WRITTEN TASK 1:
In the profile of Monica Boța Moisin, which country does she believe will be the first to implement a national cultural intellectual property policy?

SOURCE TEXT:

Created a new field in law - cultural intellectual property law.


Monica Boța Moisin.

The Story

A lawyer by qualification, Monica was always passionate about traditional textiles. She realized that there is an uneven distribution of power between the global fashion conglomerates, and the artisans and craftspeople whose designs and work is often used by these conglomerates.

Combining her background in intellectual property law and commercial law with her passion, she decided to advocate for the protection of cultural, traditional expressions, with a focus on textiles.

How? By creating a new field of law - cultural intellectual property law. FYI – cultural intellectual property rights are a new generation of rights designed to protect the intellectual work of artisans and craftspeople. The idea is to offer them compensation for being the keepers and transmitters of traditional knowledge.

Why Should You Care?

Traditional crafts are increasingly becoming a more mainstream part of our wardrobes. In India, the handloom is making a comeback. Consumers and designers are benefitting from this, but what about the artisans? Are they getting credit or sharing in the profits? In an increasingly connected world where information flows seamlessly, it is not uncommon for traditional goods to be subjected to cultural appropriation. Despite this there aren’t enough legal mediators between the fashion industry and local communities.


We caught up with Monica on what inspires her and more!

What does sustainable fashion mean to you?

Survival. In a physical and metaphorical sense.

What’s the biggest challenge you face in your work?

At this stage, the immediate challenge is to get the big fashion companies like Maison Dior, LVMH Group, Hermès, Valentino to join the initiative. Another challenge is to find funding for this stage of the project, which is the most sensitive, and creating the critical mass. However, it’s been fascinating to see how people around the world want to support the movement and get involved. It’s like an international legal start-up!

Can you share an inspiring story from your work with us?

Almost every day something inspiring happens. My conversation with Asha Scaria, founder of SWARA and member of SUSS was one such powerful interaction. The incentive to launch the website and turn the theories I had been working on into a worldwide movement came out during one of our first video conversations. Since the launch, we’ve found support in the Indian community of craftspeople, art lovers, and various professionals. India feels like a second home although I’ve never met any of these people. This also makes me believe that India will be the first country where we will implement a national cultural intellectual property policy. Another story that is important to me is an impactful moment in my relationship with an artisan from Chefchaouen, Morocco -- the moment he called me “sister” and invited me to his house to meet his wife and family.

[Data lines]
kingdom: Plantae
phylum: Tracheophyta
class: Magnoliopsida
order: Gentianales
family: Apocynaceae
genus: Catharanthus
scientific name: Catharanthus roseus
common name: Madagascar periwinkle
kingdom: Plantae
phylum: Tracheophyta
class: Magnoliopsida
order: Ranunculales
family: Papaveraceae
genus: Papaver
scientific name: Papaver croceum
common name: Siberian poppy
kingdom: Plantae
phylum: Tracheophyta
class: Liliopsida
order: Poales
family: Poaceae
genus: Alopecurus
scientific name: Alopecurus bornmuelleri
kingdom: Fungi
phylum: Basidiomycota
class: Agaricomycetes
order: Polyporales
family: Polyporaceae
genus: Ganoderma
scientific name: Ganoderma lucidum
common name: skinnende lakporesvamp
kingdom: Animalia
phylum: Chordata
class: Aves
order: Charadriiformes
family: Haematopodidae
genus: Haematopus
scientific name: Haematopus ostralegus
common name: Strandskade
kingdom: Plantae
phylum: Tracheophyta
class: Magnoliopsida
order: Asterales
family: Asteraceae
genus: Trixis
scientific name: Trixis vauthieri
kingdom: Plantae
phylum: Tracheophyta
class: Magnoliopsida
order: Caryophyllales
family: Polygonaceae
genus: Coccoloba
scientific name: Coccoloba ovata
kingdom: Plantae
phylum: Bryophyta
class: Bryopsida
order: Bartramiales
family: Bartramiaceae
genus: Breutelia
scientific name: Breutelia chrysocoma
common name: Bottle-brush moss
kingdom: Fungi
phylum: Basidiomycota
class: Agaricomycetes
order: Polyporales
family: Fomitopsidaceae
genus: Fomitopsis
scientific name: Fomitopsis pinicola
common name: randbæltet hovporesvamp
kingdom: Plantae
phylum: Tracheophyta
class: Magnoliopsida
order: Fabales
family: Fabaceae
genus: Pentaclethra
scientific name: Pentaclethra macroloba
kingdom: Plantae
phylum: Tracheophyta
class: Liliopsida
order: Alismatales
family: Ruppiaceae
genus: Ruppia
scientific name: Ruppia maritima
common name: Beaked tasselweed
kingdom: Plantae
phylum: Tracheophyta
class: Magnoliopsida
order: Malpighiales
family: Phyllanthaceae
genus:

WRITTEN TASK 2:
Copy the records from the line with "genus: Papaver" up to and including the last line of the records.

REPLY 1:
India

REPLY 2:
genus: Papaver
scientific name: Papaver croceum
common name: Siberian poppy
kingdom: Plantae
phylum: Tracheophyta
class: Liliopsida
order: Poales
family: Poaceae
genus: Alopecurus
scientific name: Alopecurus bornmuelleri
kingdom: Fungi
phylum: Basidiomycota
class: Agaricomycetes
order: Polyporales
family: Polyporaceae
genus: Ganoderma
scientific name: Ganoderma lucidum
common name: skinnende lakporesvamp
kingdom: Animalia
phylum: Chordata
class: Aves
order: Charadriiformes
family: Haematopodidae
genus: Haematopus
scientific name: Haematopus ostralegus
common name: Strandskade
kingdom: Plantae
phylum: Tracheophyta
class: Magnoliopsida
order: Asterales
family: Asteraceae
genus: Trixis
scientific name: Trixis vauthieri
kingdom: Plantae
phylum: Tracheophyta
class: Magnoliopsida
order: Caryophyllales
family: Polygonaceae
genus: Coccoloba
scientific name: Coccoloba ovata
kingdom: Plantae
phylum: Bryophyta
class: Bryopsida
order: Bartramiales
family: Bartramiaceae
genus: Breutelia
scientific name: Breutelia chrysocoma
common name: Bottle-brush moss
kingdom: Fungi
phylum: Basidiomycota
class: Agaricomycetes
order: Polyporales
family: Fomitopsidaceae
genus: Fomitopsis
scientific name: Fomitopsis pinicola
common name: randbæltet hovporesvamp
kingdom: Plantae
phylum: Tracheophyta
class: Magnoliopsida
order: Fabales
family: Fabaceae
genus: Pentaclethra
scientific name: Pentaclethra macroloba
kingdom: Plantae
phylum: Tracheophyta
class: Liliopsida
order: Alismatales
family: Ruppiaceae
genus: Ruppia
scientific name: Ruppia maritima
common name: Beaked tasselweed
kingdom: Plantae
phylum: Tracheophyta
class: Magnoliopsida
order: Malpighiales
family: Phyllanthaceae
genus:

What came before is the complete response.